A great performer always strives to match audience's expectations regardless of what they are going through. As a lead singer (or even backup vocalist), it’s your voice and performing prowess that matters. This makes it very important to take good care of your vocals. A musical instrument, such as a guitar, can be tucked in some corner after performances but your voice is always with you. You should thus protect the vocal chords as a priceless gift. Below, we take a look at a few tips that should help keep your voice in good shape.
Musicians always spend a large part of their time either recording music or performing. After spending long sessions in the studio, you will need something to pamper vocals for a consistent tone. Normally, studios are very dry with tight sealing and dehumidifiers having been installed. It is thus important stay hydrated to keep your lungs and vocal chords from getting too dry. If you really want to go above and beyond, you can invest in a miniature steamer and carry it with you to the studio, especially when going in for long recording sessions. They go for around $50. You can then take a 10-minute steamer break after about 2 hours of singing to moisten your lungs. Additionally, buying a small room vaporizer for about $15 will also be useful, especially if you plan on doing any touring.
While there's nothing wrong with kicking back a couple of drinks, alcohol negatively affects the quality of your voice, so save the shots for after the show. Specifically, it makes you misjudge the notes you are trying to hit. It also affects your vocal balance which results in a distorted rhythm. As a general rule of thumb, never drink before or while on stage. You should also avoid heavy drinking the day before a performance as well, as it can have an impact even a day later.

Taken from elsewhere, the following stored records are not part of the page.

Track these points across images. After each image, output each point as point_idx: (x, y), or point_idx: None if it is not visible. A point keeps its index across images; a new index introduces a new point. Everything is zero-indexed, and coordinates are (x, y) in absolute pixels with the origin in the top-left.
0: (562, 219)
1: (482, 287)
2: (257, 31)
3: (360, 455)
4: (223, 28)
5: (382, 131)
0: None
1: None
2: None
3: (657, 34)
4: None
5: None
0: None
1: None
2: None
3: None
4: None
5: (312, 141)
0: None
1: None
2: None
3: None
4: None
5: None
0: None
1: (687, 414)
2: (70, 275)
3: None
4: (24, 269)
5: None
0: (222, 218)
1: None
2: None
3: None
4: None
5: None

Before you hit the stage, try relaxing for about 30 minutes. Instead of mumbling a few of your track before a performance, try lip rolls or humming to help warm up your vocal chords. If someone attempts to mess with you on the day of performance, avoid the yelling as this will only distort your voice quality. Additionally, keep away from coffee. While it will perk you up, it will also dehydrate you and may cause anxiousness -- essentially the opposite of relaxing. Instead, have green tea with honey whenever you need to warm yourself up.
While you don't have to look hard to find a famous singer who seemingly smokes like a chimney, I'm sure we can all agree that they are great in spite of smoking, not because of it. We all know the dangers of smoking, but it can also have a negative effect on your voice quality as well. The tar from cigarette smoke can deposit in your lungs, thereby limiting vocal flexibility, power, pitch control and breath control. If you are addicted, well, just try to avoid doing so close to show time and definitely not in between sets.
Maintaining your vocals and keeping them in good health as a singer is similar to packing muscle and endurance for soccer or basketball players. You have to care for them. You can train yourself by resting well before performances. Ideally, 5 days of performance will require 2 days of rest to arm the vocals well. It may be difficult to implement some of the things discussed, but following them will definitely lengthen your musical career.